Sheldon Danziger, the Henry J. Meyer Distinguished University Professor Emeritus of Public Policy at the Ford School and President Emeritus of the Russell Sage Foundation, has been elected president of the American Academy of Political and Social Science (AAPSS). Founded in 1889, AAPSS is a non-profit organization that promotes the use of social science research to inform public policy, publishes the Annals of the AAPSS, selects Fellows, and awards the Daniel Patrick Moynihan Prize.
Danziger becomes the 14th president in the organization’s history. In this role, he plans to emphasize the importance of social science research for addressing society’s most pressing challenges.
At the Ford School, Danziger directed the National Poverty Center and founded the Research and Training Program on Poverty and Public Policy, a mentorship initiative supporting emerging scholars from groups underrepresented in the social sciences. “In the current environment, educating the next generation of policy researchers and practitioners is critically important,” Danziger said.
“Unfortunately for the AAPSS and public policy faculty everywhere, policymakers don’t seem interested in evidence-based public policies.

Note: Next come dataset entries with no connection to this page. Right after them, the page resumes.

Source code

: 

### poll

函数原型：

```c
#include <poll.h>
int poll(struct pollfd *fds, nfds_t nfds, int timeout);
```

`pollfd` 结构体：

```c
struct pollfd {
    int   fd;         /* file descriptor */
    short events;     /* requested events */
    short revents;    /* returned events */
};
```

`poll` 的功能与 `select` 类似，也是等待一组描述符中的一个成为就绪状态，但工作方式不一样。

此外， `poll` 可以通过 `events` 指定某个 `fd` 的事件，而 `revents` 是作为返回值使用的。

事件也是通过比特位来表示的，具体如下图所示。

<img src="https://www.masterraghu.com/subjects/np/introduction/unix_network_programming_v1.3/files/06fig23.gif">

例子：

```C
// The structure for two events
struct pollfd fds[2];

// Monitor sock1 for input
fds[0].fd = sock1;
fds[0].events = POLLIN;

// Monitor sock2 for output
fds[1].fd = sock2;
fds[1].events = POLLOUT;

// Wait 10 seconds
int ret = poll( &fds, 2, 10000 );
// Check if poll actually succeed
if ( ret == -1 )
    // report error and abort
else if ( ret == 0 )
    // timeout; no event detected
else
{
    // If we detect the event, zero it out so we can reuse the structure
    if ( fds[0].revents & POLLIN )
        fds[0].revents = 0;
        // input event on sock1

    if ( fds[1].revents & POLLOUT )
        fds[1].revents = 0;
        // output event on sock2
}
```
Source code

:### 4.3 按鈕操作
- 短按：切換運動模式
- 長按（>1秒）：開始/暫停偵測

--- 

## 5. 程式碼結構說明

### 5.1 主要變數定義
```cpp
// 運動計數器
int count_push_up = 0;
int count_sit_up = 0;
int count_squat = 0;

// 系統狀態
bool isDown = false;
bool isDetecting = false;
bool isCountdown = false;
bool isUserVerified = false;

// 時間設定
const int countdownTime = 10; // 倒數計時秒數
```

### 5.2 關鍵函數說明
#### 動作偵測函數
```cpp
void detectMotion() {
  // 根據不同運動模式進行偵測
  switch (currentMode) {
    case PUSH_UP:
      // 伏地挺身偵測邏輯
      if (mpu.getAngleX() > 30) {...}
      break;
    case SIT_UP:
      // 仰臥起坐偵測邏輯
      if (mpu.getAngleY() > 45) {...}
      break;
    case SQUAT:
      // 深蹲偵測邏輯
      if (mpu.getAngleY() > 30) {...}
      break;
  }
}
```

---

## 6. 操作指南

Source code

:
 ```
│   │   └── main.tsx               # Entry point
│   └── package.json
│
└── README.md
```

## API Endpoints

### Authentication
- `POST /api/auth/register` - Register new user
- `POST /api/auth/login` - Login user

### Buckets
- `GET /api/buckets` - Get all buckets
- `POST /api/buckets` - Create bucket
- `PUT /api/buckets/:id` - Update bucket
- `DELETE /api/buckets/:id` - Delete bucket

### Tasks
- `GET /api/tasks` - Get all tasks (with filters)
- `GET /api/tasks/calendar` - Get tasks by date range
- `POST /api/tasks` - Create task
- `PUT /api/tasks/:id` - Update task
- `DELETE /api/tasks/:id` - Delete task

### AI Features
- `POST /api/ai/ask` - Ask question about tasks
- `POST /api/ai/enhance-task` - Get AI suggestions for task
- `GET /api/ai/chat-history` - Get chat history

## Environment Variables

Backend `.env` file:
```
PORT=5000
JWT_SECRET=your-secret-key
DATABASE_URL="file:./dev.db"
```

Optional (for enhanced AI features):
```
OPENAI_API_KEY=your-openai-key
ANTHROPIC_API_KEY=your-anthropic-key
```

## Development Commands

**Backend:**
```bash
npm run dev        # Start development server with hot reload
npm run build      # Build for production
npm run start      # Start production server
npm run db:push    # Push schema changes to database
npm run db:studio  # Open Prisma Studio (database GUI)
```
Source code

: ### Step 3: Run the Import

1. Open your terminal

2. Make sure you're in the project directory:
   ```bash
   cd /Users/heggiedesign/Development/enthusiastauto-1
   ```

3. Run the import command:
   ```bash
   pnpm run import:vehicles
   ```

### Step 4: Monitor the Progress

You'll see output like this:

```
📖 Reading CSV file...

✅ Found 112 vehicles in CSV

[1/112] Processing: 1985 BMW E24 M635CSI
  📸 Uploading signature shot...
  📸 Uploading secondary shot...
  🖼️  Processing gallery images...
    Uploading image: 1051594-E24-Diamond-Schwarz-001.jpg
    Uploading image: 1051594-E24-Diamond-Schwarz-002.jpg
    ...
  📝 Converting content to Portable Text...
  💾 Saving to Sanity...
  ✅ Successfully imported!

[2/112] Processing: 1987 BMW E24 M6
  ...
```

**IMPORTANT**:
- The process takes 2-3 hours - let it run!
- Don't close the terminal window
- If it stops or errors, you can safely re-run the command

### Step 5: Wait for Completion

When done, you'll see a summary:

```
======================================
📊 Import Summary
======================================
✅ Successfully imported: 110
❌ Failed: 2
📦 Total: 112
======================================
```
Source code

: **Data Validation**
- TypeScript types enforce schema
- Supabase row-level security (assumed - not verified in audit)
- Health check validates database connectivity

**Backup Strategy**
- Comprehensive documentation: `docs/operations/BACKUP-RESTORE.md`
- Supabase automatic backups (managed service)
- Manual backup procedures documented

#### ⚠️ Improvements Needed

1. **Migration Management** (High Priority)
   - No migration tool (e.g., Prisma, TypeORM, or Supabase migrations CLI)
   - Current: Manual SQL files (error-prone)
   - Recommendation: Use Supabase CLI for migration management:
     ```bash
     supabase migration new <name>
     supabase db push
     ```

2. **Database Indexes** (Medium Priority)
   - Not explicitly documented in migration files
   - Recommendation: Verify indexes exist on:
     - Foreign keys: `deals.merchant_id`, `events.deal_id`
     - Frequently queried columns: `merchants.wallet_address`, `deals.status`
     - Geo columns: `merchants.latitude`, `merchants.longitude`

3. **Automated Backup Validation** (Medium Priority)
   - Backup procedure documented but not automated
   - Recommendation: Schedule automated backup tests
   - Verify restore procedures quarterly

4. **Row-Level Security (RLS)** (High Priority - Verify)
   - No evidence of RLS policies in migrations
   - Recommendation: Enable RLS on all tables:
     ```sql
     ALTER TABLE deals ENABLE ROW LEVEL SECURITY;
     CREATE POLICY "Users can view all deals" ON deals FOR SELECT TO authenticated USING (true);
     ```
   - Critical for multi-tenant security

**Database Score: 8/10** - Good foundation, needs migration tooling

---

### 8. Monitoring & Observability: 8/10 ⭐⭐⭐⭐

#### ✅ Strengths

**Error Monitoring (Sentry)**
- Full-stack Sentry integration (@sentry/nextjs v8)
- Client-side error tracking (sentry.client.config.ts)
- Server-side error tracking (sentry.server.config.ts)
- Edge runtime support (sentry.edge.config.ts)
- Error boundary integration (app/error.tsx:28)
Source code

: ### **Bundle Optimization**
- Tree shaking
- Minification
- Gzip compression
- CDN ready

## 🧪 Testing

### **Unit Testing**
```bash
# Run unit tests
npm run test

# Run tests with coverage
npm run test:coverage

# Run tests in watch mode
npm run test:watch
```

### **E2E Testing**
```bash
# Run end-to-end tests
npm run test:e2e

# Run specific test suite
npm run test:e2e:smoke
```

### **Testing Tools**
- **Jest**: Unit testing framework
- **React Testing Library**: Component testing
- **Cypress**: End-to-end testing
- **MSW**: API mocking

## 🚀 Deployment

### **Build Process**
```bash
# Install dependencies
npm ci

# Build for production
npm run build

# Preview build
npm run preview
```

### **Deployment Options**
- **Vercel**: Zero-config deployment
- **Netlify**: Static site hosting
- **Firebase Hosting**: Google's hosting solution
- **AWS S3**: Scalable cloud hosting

Instead, they often neglect scientific evidence and cite disinformation–-whether about climate change, the effects of vaccines, or the costs and benefits of Medicaid, or child tax credits,” he said.
Quoting former Senator Daniel Moynihan, Danziger said, “‘Everyone is entitled to their own opinions, but not their own facts.’” Danziger continued, "Today, we seem to be in a world where everyone thinks they can make up the facts and make policy based on those.”
As a policy researcher, Danziger has dedicated his career to studying effects of economic and policy changes on trends in poverty and inequality.
“I came online in the 1970s as evidence-based public policies were becoming possible because computer capacity expanded,” he said. “New methods were developed; new data sets became available. With each improvement in research methods, computer technology and data, evidence-based public policy grew.”
However, Danziger noted that recently policymakers have ignored research. “Faculty are still conducting studies, and sometimes they influence public policy,” he said. For example, the Biden Administration used evidence when it increased income tax credits that reduced child poverty. But when Republicans took control of Congress after the 2022 midterm elections, those tax credits ended, and child poverty went back up. “That’s evidence-based policy too,” he explained.
Danziger sees AAPSS as helping to elevate the visibility of social science research. “I always thought academics were involved in a long game, I just didn’t know how long that game had to be,” he remarked.
Earlier this year, Ford School Dean Celeste Watkins-Hayes was named the AAPSS 2025 Sara McLanahan Fellow. In 2022, Earl Lewis, founding director of the University of Michigan Center for Social Solutions, was named the AAPSS Walter Lippmann Fellow. And in 2010, Danziger was named the John Kenneth Galbraith Fellow. Former Ford School Dean Rebecca Blank was named the Eleanor Roosevelt fellow and in 2015 was the winner of the Moynihan Prize.